Tim Cook said he has “the mind of an engineer, the soul of an innovator, and the heart to lead with integrity.”
That’s a lot of nouns. Hopefully accurate.
Tim Cook’s Legacy
Cook became CEO in 2011. Apple’s market cap was around $350 billion.
Today it’s $4 trillion.
He helped built Apple Watch from scratch. Launched AirPods. Turned Services into a $100 billion business. Shipped Vision Pro. Grew Apple to 2.5 billion active devices across 200+ countries.
He didn’t invent products. He built a machine that could invent products reliably. That’s a different skill. And not an easy one.
Also, he’s not gone. Executive Chairman. But the day-to-day is Ternus now.
A Hardware Guy in an AI Era
Apple’s biggest challenge right now isn’t hardware. They’ve got that figured out pretty well.
The pressing issue is AI. Siri is still… embarrassing in 2026. Apple Intelligence has been underwhelming. Every competitor is shipping AI features weekly, and Apple is shipping cautiously, if at all.
That’s not all bad. AI is basically too much everywhere now.
Still, it’s interesting (and cool) they picked the hardware guy to be CEO and not someone focues on services, AI, marketing, finances (like Cook) or such.
I’ve written about the weird spot Apple is in with AI and third-party tools, and the situation hasn’t gotten clearer. The company is simultaneously building its own models and trying to license Google’s.
Ternus is not a software person. He’s not an AI person. On paper. He does all those things too, I’d imagine. But his main focus is/was hardware.

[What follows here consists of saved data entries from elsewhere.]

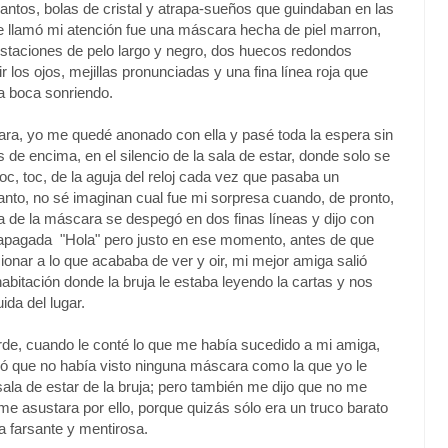
ntos, bolas de cristal y atrapa-sueños que guindaban en las
e llamó mi atención fue una máscara hecha de piel marron,
ustaciones de pelo largo y negro, dos huecos redondos
 los ojos, mejillas pronunciadas y una fina línea roja que
a boca sonriendo.
ara, yo me quedé anonado con ella y pasé toda la espera sin
os de encima, en el silencio de la sala de estar, donde solo se
oc, toc, de la aguja del reloj cada vez que pasaba un
anto, no sé imaginan cual fue mi sorpresa cuando, de pronto,
oja de la máscara se despegó en dos finas líneas y dijo con
 apagada "Hola" pero justo en ese momento, antes de que
ionar a lo que acababa de ver y oir, mi mejor amiga salió
habitación donde la bruja le estaba leyendo la cartas y nos
ida del lugar.
de, cuando le conté lo que me había sucedido a mi amiga,
ó que no había visto ninguna máscara como la que yo le
 sala de estar de la bruja; pero también me dijo que no me
me asustara por ello, porque quizás sólo era un truco barato
ja farsante y mentirosa.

Maybe that’s exactly what Apple needs.
The Downsides
Ternus has zero public CEO experience. He’s been in interviews and keynotes. That’s it, as far as I know.
Cook spent years as COO before taking the top job. Ternus goes from SVP of one division to leading the whole thing.
He’s also not a known quantity to Wall Street. Cook was trusted. Analysts knew what to expect. Ternus is… an engineer who doesn’t give many interviews.
Quite the change. I like it, though.
And then there’s the AI thing again. If Apple’s biggest gap is software and intelligence, the new CEO’s entire career has been about making beautiful aluminum rectangles. Those two things don’t obviously connect.
But that might not be a downside after all. We don’t need >Apple to go the same Ai route as all the other big tech companies. Apple should do “Apple“. Something different.
The Bottom Line
Ternus is the first Apple CEO in history who actually built Apple’s products. Not sold them, not streamlined them, not managed them. Built them.
That’s either exactly the right energy for whatever comes next… or not. We’ll see.
But Apple has a pretty good track record on that bet.